Problem to work on →
Beginning with the first line, return the material verbatim and without pictures.

Data supplied →
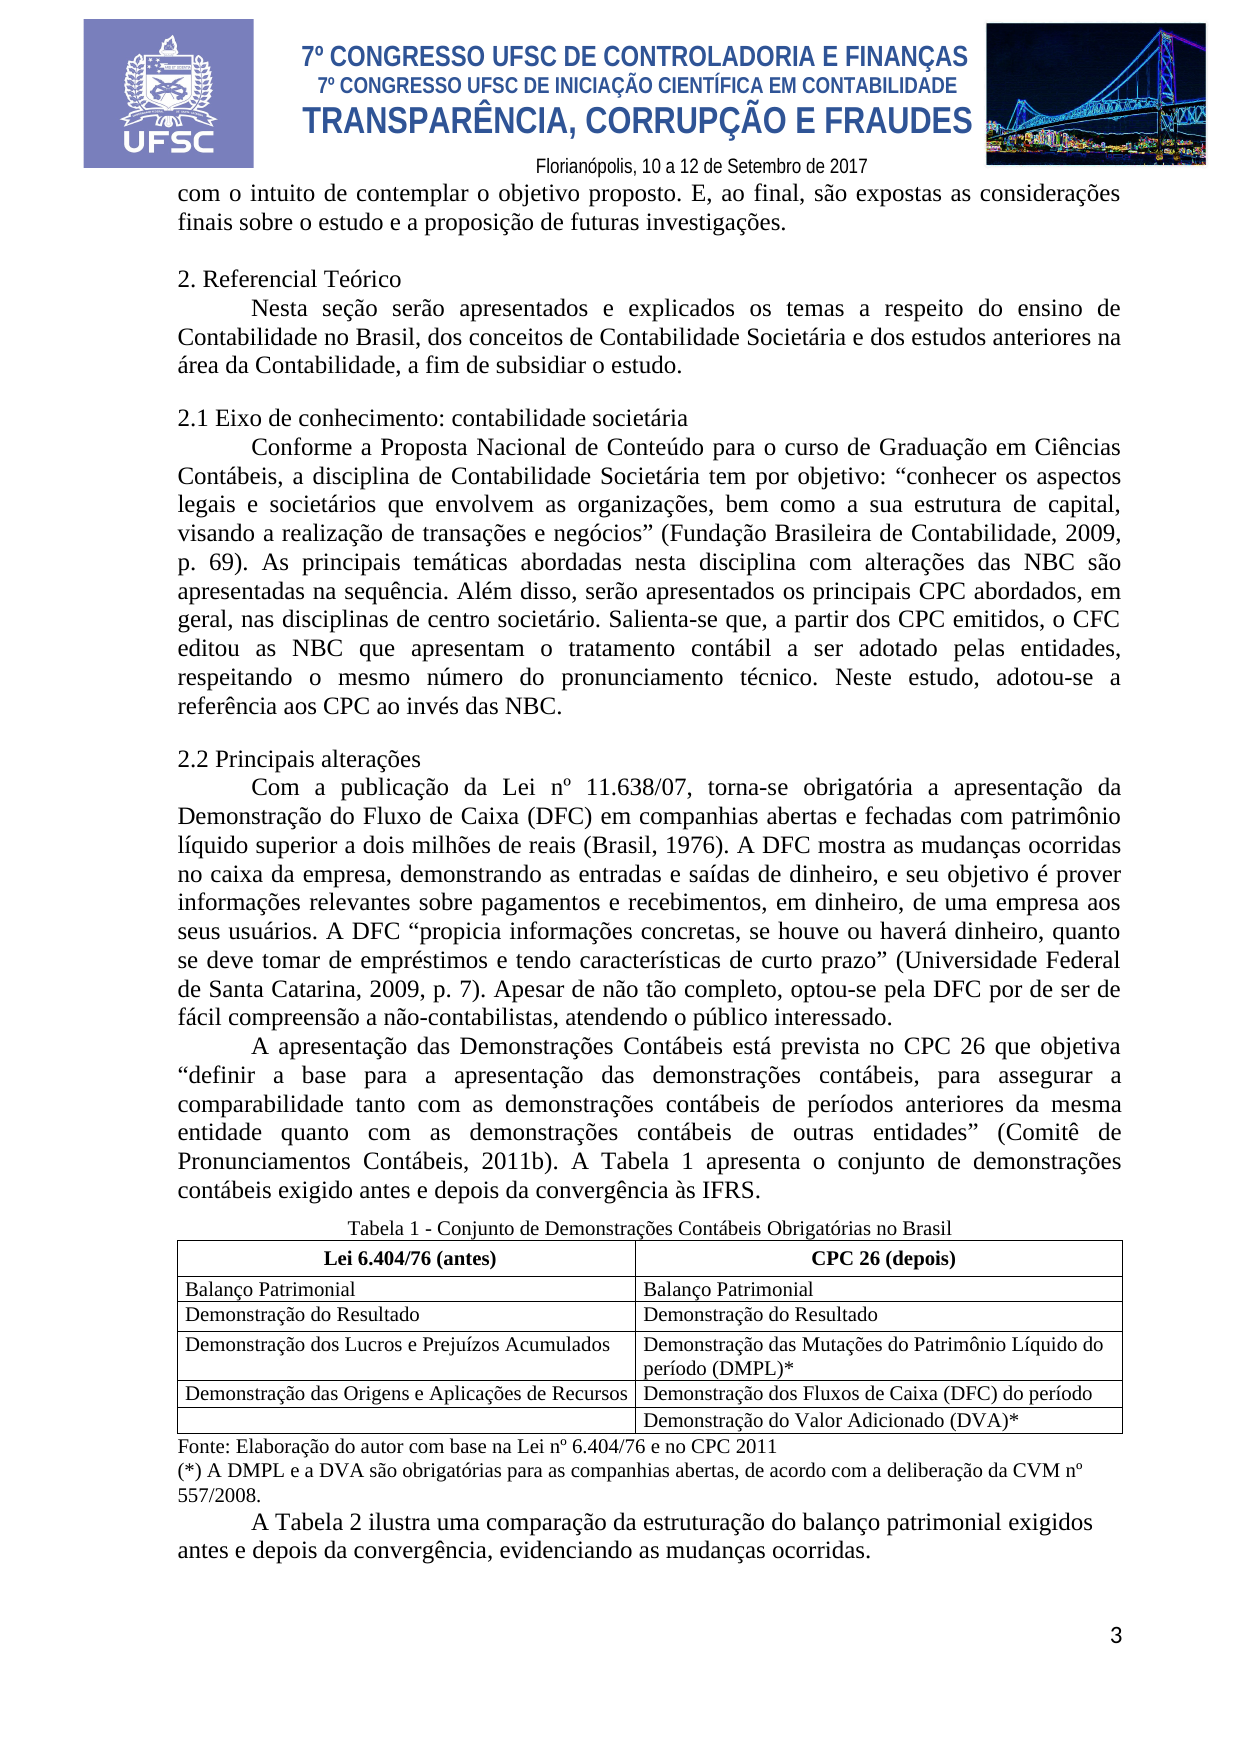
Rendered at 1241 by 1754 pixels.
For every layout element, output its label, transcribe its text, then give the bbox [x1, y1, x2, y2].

text Tabela 1 - Conjunto de Demonstrações Contábeis Obrigatórias no Brasil [177, 1216, 1122, 1240]
text A apresentação das Demonstrações Contábeis está prevista no CPC 26 que objetiva “definir a base para a apresentação das demonstrações contábeis, para assegurar a comparabilidade tanto com as demonstrações contábeis de períodos anteriores da mesma entidade quanto com as demonstrações contábeis de outras entidades” (Comitê de Pronunciamentos Contábeis, 2011b). A Tabela 1 apresenta o conjunto de demonstrações contábeis exigido antes e depois da convergência às IFRS. [177, 1031, 1122, 1204]
table_header CPC 26 (depois) [636, 1241, 1122, 1276]
text Fonte: Elaboração do autor com base na Lei nº 6.404/76 e no CPC 2011 [177, 1434, 1122, 1458]
subtitle 2.1 Eixo de conhecimento: contabilidade societária [177, 403, 1122, 432]
table_cell Demonstração das Mutações do Patrimônio Líquido do período (DMPL)* [636, 1332, 1122, 1380]
subtitle 2.2 Principais alterações [177, 744, 1122, 772]
table_cell Demonstração das Origens e Aplicações de Recursos [178, 1381, 635, 1407]
text (*) A DMPL e a DVA são obrigatórias para as companhias abertas, de acordo com a deliberação da CVM nº 557/2008. [177, 1458, 1122, 1507]
table_cell Demonstração do Resultado [636, 1302, 1122, 1331]
text A Tabela 2 ilustra uma comparação da estruturação do balanço patrimonial exigidos antes e depois da convergência, evidenciando as mudanças ocorridas. [177, 1507, 1122, 1564]
table_cell Demonstração do Valor Adicionado (DVA)* [636, 1408, 1122, 1433]
table_header Lei 6.404/76 (antes) [178, 1241, 635, 1276]
picture [983, 19, 1209, 169]
table_cell Demonstração do Resultado [178, 1302, 635, 1331]
table_cell Demonstração dos Lucros e Prejuízos Acumulados [178, 1332, 635, 1380]
table_cell [178, 1408, 635, 1433]
picture [83, 19, 254, 168]
text O trabalho é composto por cinco seções incluindo esta introdução, que contempla o tema, a contextualização, a questão problema, os objetivos e as justificativas do estudo. Na próxima seção, encontra-se os referenciais teóricos, na qual é apresentada a revisão da literatura abordando as mudanças nas práticas contábeis, além de estudos anteriores relacionados à temática. A terceira seção expõe os procedimentos metodológicos da pesquisa, incluindo sua classificação, população e amostra, assim como os critérios para sua seleção e o instrumento de coleta de dados utilizado. Na quarta seção, há a análise dos dados obtidos, com o intuito de contemplar o objetivo proposto. E, ao final, são expostas as considerações finais sobre o estudo e a proposição de futuras investigações. [177, 178, 1122, 236]
text 2. Referencial Teórico [177, 264, 1122, 293]
text Com a publicação da Lei nº 11.638/07, torna-se obrigatória a apresentação da Demonstração do Fluxo de Caixa (DFC) em companhias abertas e fechadas com patrimônio líquido superior a dois milhões de reais (Brasil, 1976). A DFC mostra as mudanças ocorridas no caixa da empresa, demonstrando as entradas e saídas de dinheiro, e seu objetivo é prover informações relevantes sobre pagamentos e recebimentos, em dinheiro, de uma empresa aos seus usuários. A DFC “propicia informações concretas, se houve ou haverá dinheiro, quanto se deve tomar de empréstimos e tendo características de curto prazo” (Universidade Federal de Santa Catarina, 2009, p. 7). Apesar de não tão completo, optou-se pela DFC por de ser de fácil compreensão a não-contabilistas, atendendo o público interessado. [177, 772, 1122, 1031]
table_cell Demonstração dos Fluxos de Caixa (DFC) do período [636, 1381, 1122, 1407]
text Conforme a Proposta Nacional de Conteúdo para o curso de Graduação em Ciências Contábeis, a disciplina de Contabilidade Societária tem por objetivo: “conhecer os aspectos legais e societários que envolvem as organizações, bem como a sua estrutura de capital, visando a realização de transações e negócios” (Fundação Brasileira de Contabilidade, 2009, p. 69). As principais temáticas abordadas nesta disciplina com alterações das NBC são apresentadas na sequência. Além disso, serão apresentados os principais CPC abordados, em geral, nas disciplinas de centro societário. Salienta-se que, a partir dos CPC emitidos, o CFC editou as NBC que apresentam o tratamento contábil a ser adotado pelas entidades, respeitando o mesmo número do pronunciamento técnico. Neste estudo, adotou-se a referência aos CPC ao invés das NBC. [177, 432, 1122, 719]
text Nesta seção serão apresentados e explicados os temas a respeito do ensino de Contabilidade no Brasil, dos conceitos de Contabilidade Societária e dos estudos anteriores na área da Contabilidade, a fim de subsidiar o estudo. [177, 293, 1122, 379]
table_cell Balanço Patrimonial [636, 1277, 1122, 1301]
table_cell Balanço Patrimonial [178, 1277, 635, 1301]
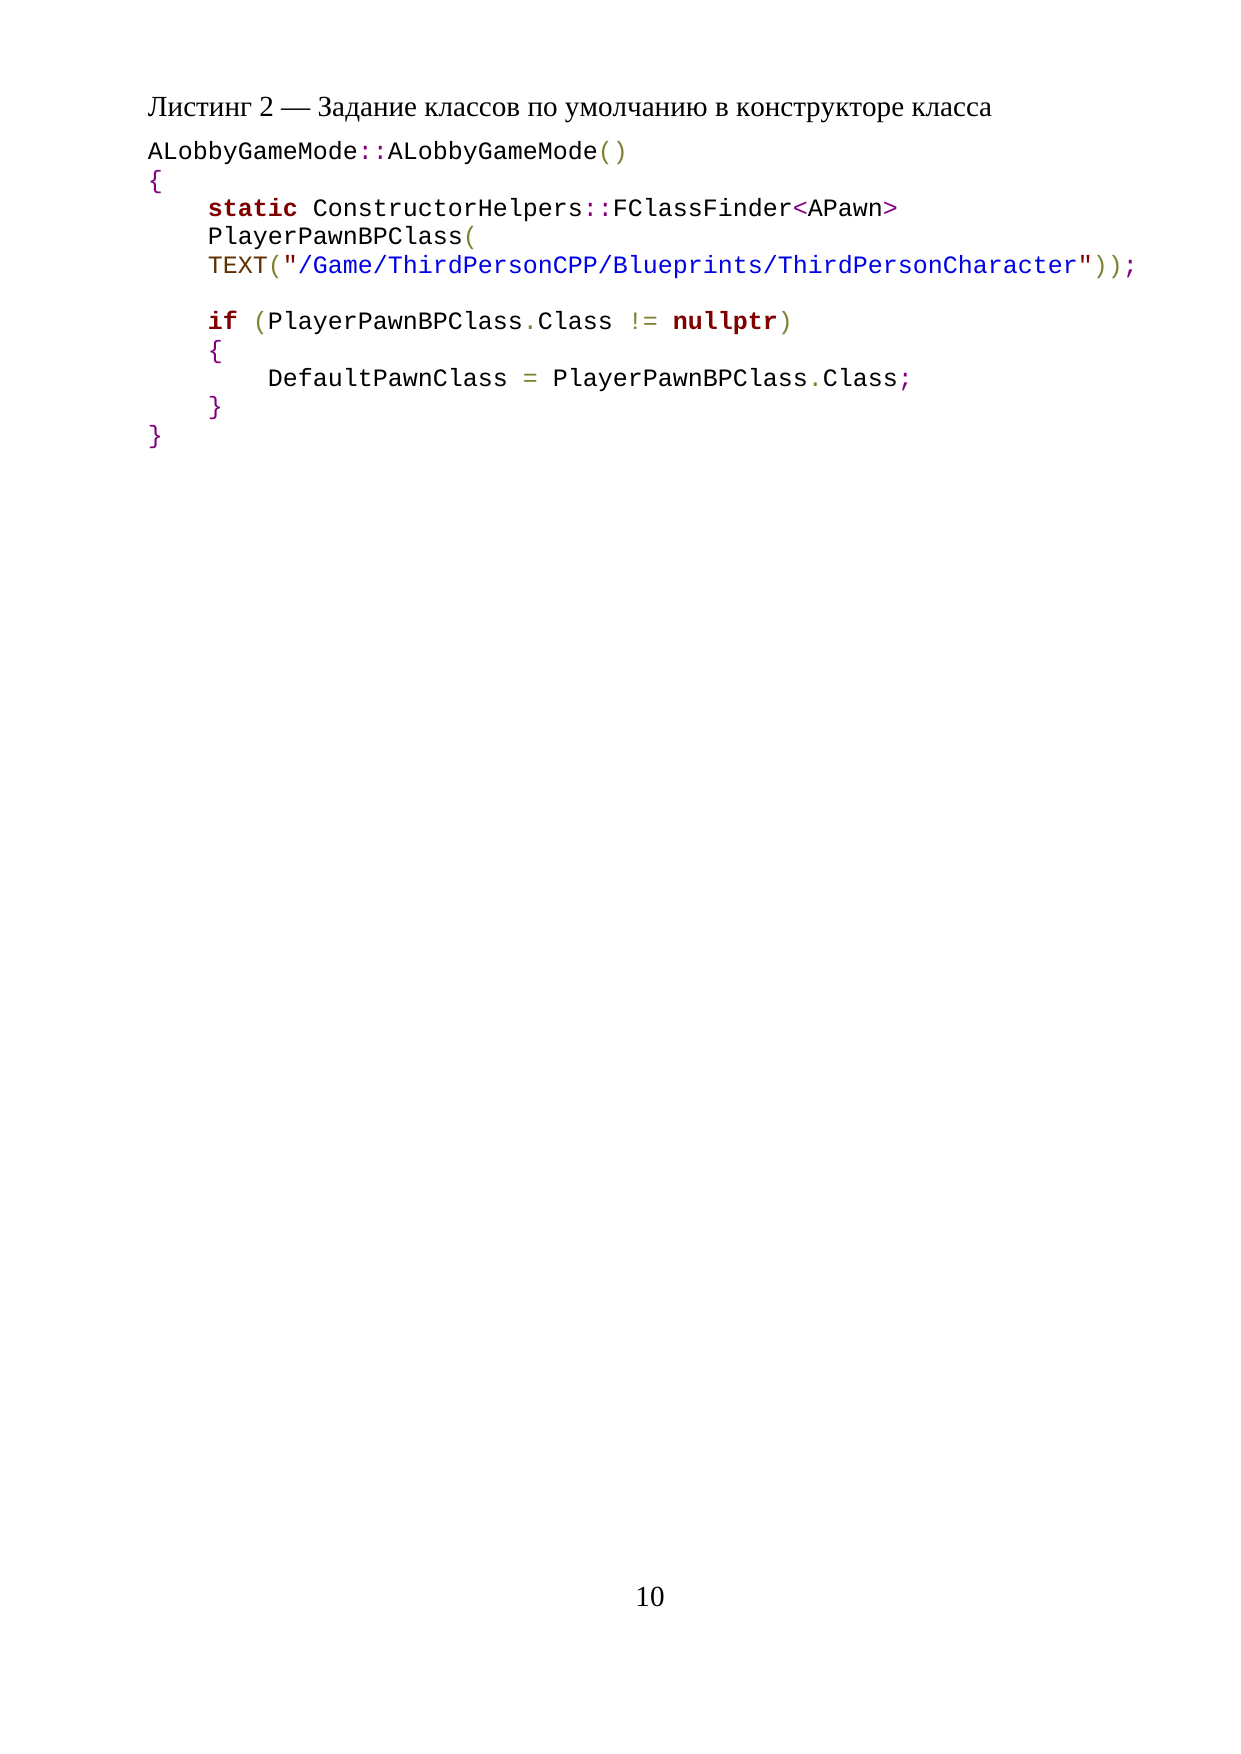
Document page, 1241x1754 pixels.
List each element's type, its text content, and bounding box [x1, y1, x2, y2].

text { [148, 167, 1152, 196]
text { [148, 337, 1152, 366]
text static ConstructorHelpers::FClassFinder<APawn> [148, 196, 1152, 224]
text TEXT("/Game/ThirdPersonCPP/Blueprints/ThirdPersonCharacter")); [148, 252, 1152, 281]
text PlayerPawnBPClass( [148, 224, 1152, 252]
text DefaultPawnClass = PlayerPawnBPClass.Class; [148, 366, 1152, 394]
text } [148, 422, 1152, 451]
text Листинг 2 — Задание классов по умолчанию в конструкторе класса [148, 89, 1152, 122]
text ALobbyGameMode::ALobbyGameMode() [148, 139, 1152, 167]
text if (PlayerPawnBPClass.Class != nullptr) [148, 309, 1152, 337]
text } [148, 394, 1152, 422]
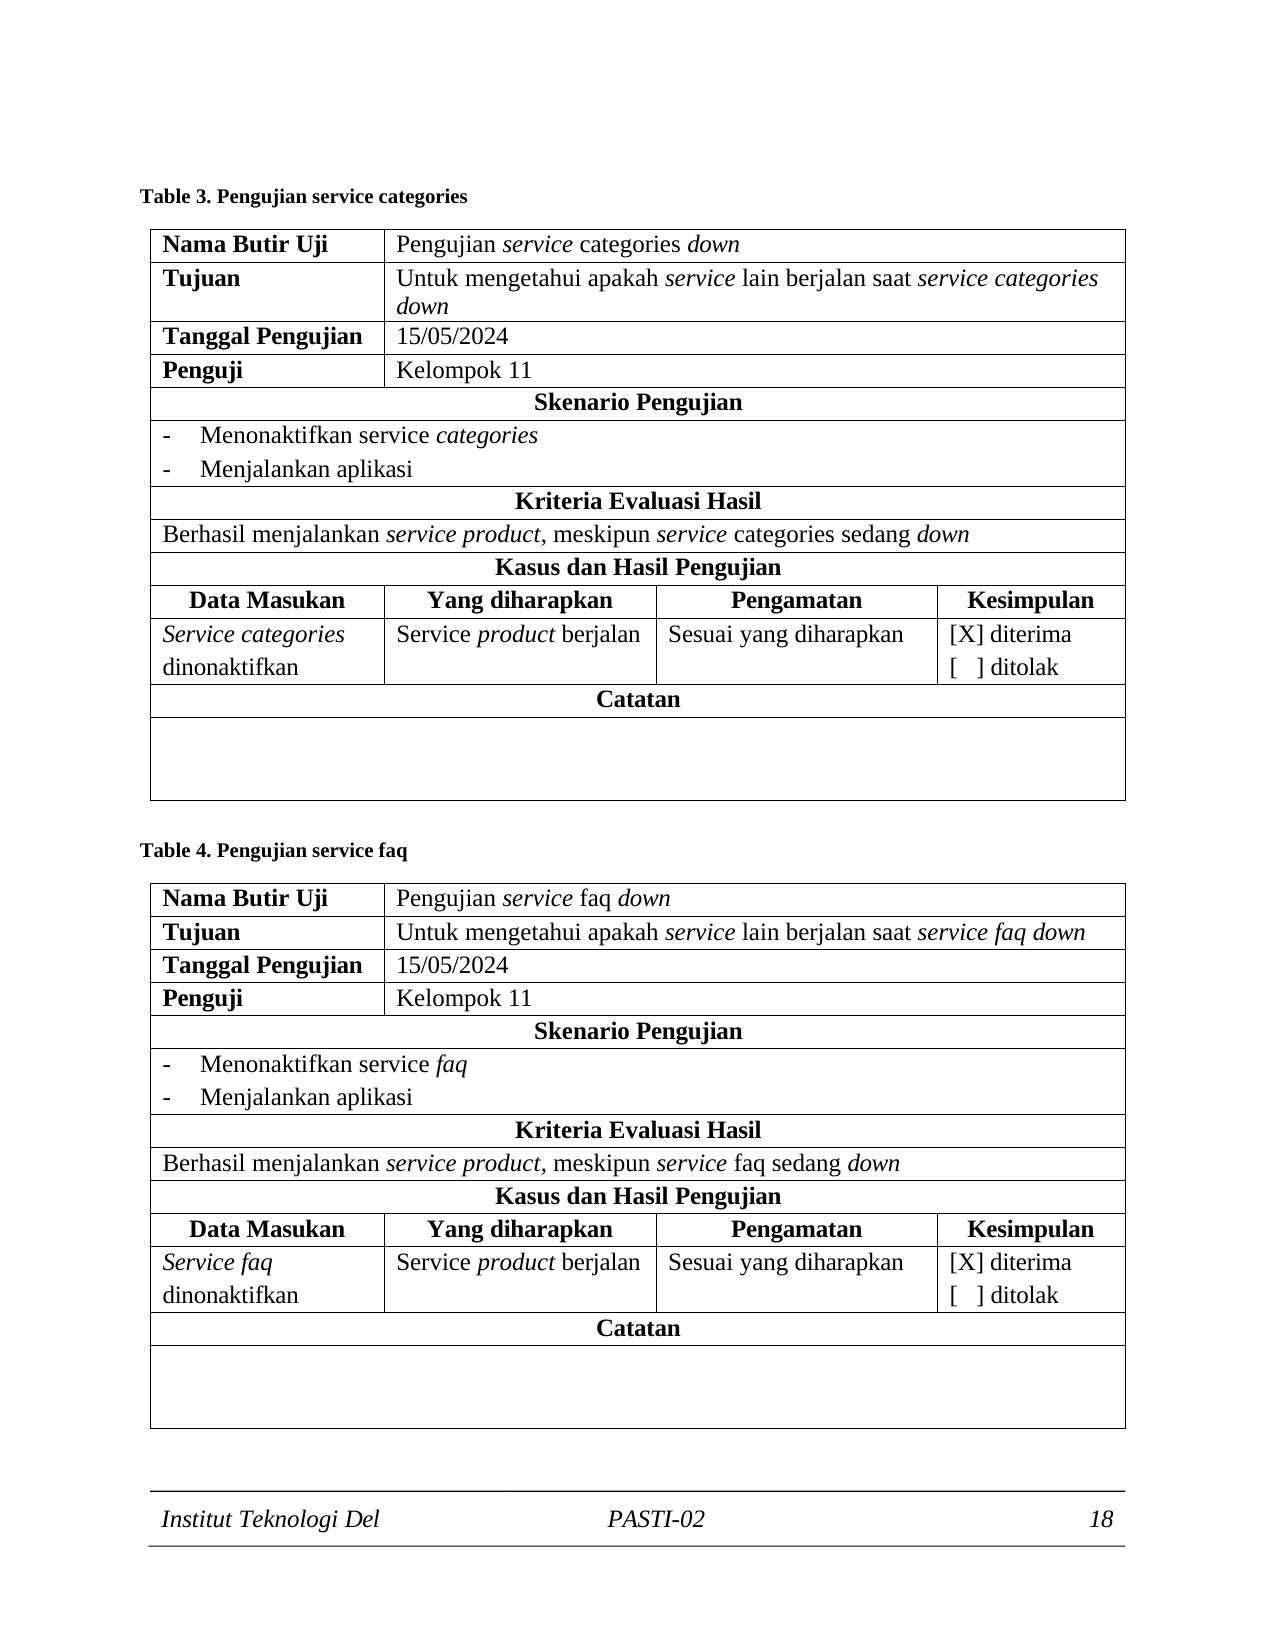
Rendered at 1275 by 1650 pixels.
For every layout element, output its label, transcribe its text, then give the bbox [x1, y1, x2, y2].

Task solution →
Rendered at 1241 by 1754 pixels.
For every layout element, output its label, transcribe its text, then give the bbox [x1, y1, x2, y2].

text Tabela 1 - Conjunto de Demonstrações Contábeis Obrigatórias no Brasil [177, 1216, 1122, 1240]
text A apresentação das Demonstrações Contábeis está prevista no CPC 26 que objetiva “definir a base para a apresentação das demonstrações contábeis, para assegurar a comparabilidade tanto com as demonstrações contábeis de períodos anteriores da mesma entidade quanto com as demonstrações contábeis de outras entidades” (Comitê de Pronunciamentos Contábeis, 2011b). A Tabela 1 apresenta o conjunto de demonstrações contábeis exigido antes e depois da convergência às IFRS. [177, 1031, 1122, 1204]
table_header CPC 26 (depois) [636, 1241, 1122, 1276]
text Fonte: Elaboração do autor com base na Lei nº 6.404/76 e no CPC 2011 [177, 1434, 1122, 1458]
subtitle 2.1 Eixo de conhecimento: contabilidade societária [177, 403, 1122, 432]
table_cell Demonstração das Mutações do Patrimônio Líquido do período (DMPL)* [636, 1332, 1122, 1380]
subtitle 2.2 Principais alterações [177, 744, 1122, 772]
table_cell Demonstração das Origens e Aplicações de Recursos [178, 1381, 635, 1407]
text (*) A DMPL e a DVA são obrigatórias para as companhias abertas, de acordo com a deliberação da CVM nº 557/2008. [177, 1458, 1122, 1507]
table_cell Demonstração do Resultado [636, 1302, 1122, 1331]
text A Tabela 2 ilustra uma comparação da estruturação do balanço patrimonial exigidos antes e depois da convergência, evidenciando as mudanças ocorridas. [177, 1507, 1122, 1564]
table_cell Demonstração do Valor Adicionado (DVA)* [636, 1408, 1122, 1433]
table_header Lei 6.404/76 (antes) [178, 1241, 635, 1276]
picture [983, 19, 1209, 169]
table_cell Demonstração do Resultado [178, 1302, 635, 1331]
table_cell Demonstração dos Lucros e Prejuízos Acumulados [178, 1332, 635, 1380]
table_cell [178, 1408, 635, 1433]
picture [83, 19, 254, 168]
text O trabalho é composto por cinco seções incluindo esta introdução, que contempla o tema, a contextualização, a questão problema, os objetivos e as justificativas do estudo. Na próxima seção, encontra-se os referenciais teóricos, na qual é apresentada a revisão da literatura abordando as mudanças nas práticas contábeis, além de estudos anteriores relacionados à temática. A terceira seção expõe os procedimentos metodológicos da pesquisa, incluindo sua classificação, população e amostra, assim como os critérios para sua seleção e o instrumento de coleta de dados utilizado. Na quarta seção, há a análise dos dados obtidos, com o intuito de contemplar o objetivo proposto. E, ao final, são expostas as considerações finais sobre o estudo e a proposição de futuras investigações. [177, 178, 1122, 236]
text 2. Referencial Teórico [177, 264, 1122, 293]
text Com a publicação da Lei nº 11.638/07, torna-se obrigatória a apresentação da Demonstração do Fluxo de Caixa (DFC) em companhias abertas e fechadas com patrimônio líquido superior a dois milhões de reais (Brasil, 1976). A DFC mostra as mudanças ocorridas no caixa da empresa, demonstrando as entradas e saídas de dinheiro, e seu objetivo é prover informações relevantes sobre pagamentos e recebimentos, em dinheiro, de uma empresa aos seus usuários. A DFC “propicia informações concretas, se houve ou haverá dinheiro, quanto se deve tomar de empréstimos e tendo características de curto prazo” (Universidade Federal de Santa Catarina, 2009, p. 7). Apesar de não tão completo, optou-se pela DFC por de ser de fácil compreensão a não-contabilistas, atendendo o público interessado. [177, 772, 1122, 1031]
table_cell Demonstração dos Fluxos de Caixa (DFC) do período [636, 1381, 1122, 1407]
text Conforme a Proposta Nacional de Conteúdo para o curso de Graduação em Ciências Contábeis, a disciplina de Contabilidade Societária tem por objetivo: “conhecer os aspectos legais e societários que envolvem as organizações, bem como a sua estrutura de capital, visando a realização de transações e negócios” (Fundação Brasileira de Contabilidade, 2009, p. 69). As principais temáticas abordadas nesta disciplina com alterações das NBC são apresentadas na sequência. Além disso, serão apresentados os principais CPC abordados, em geral, nas disciplinas de centro societário. Salienta-se que, a partir dos CPC emitidos, o CFC editou as NBC que apresentam o tratamento contábil a ser adotado pelas entidades, respeitando o mesmo número do pronunciamento técnico. Neste estudo, adotou-se a referência aos CPC ao invés das NBC. [177, 432, 1122, 719]
text Nesta seção serão apresentados e explicados os temas a respeito do ensino de Contabilidade no Brasil, dos conceitos de Contabilidade Societária e dos estudos anteriores na área da Contabilidade, a fim de subsidiar o estudo. [177, 293, 1122, 379]
table_cell Balanço Patrimonial [636, 1277, 1122, 1301]
table_cell Balanço Patrimonial [178, 1277, 635, 1301]
Document page, 1241x1754 pixels.
List each element's type, its text content, and bounding box [x1, y1, x2, y2].

text { [148, 167, 1152, 196]
text { [148, 337, 1152, 366]
text static ConstructorHelpers::FClassFinder<APawn> [148, 196, 1152, 224]
text TEXT("/Game/ThirdPersonCPP/Blueprints/ThirdPersonCharacter")); [148, 252, 1152, 281]
text PlayerPawnBPClass( [148, 224, 1152, 252]
text DefaultPawnClass = PlayerPawnBPClass.Class; [148, 366, 1152, 394]
text } [148, 422, 1152, 451]
text Листинг 2 — Задание классов по умолчанию в конструкторе класса [148, 89, 1152, 122]
text ALobbyGameMode::ALobbyGameMode() [148, 139, 1152, 167]
text if (PlayerPawnBPClass.Class != nullptr) [148, 309, 1152, 337]
text } [148, 394, 1152, 422]
Rendered at 1275 by 1650 pixels.
For every layout element, output its label, transcribe its text, then give the bbox [x1, y1, x2, y2].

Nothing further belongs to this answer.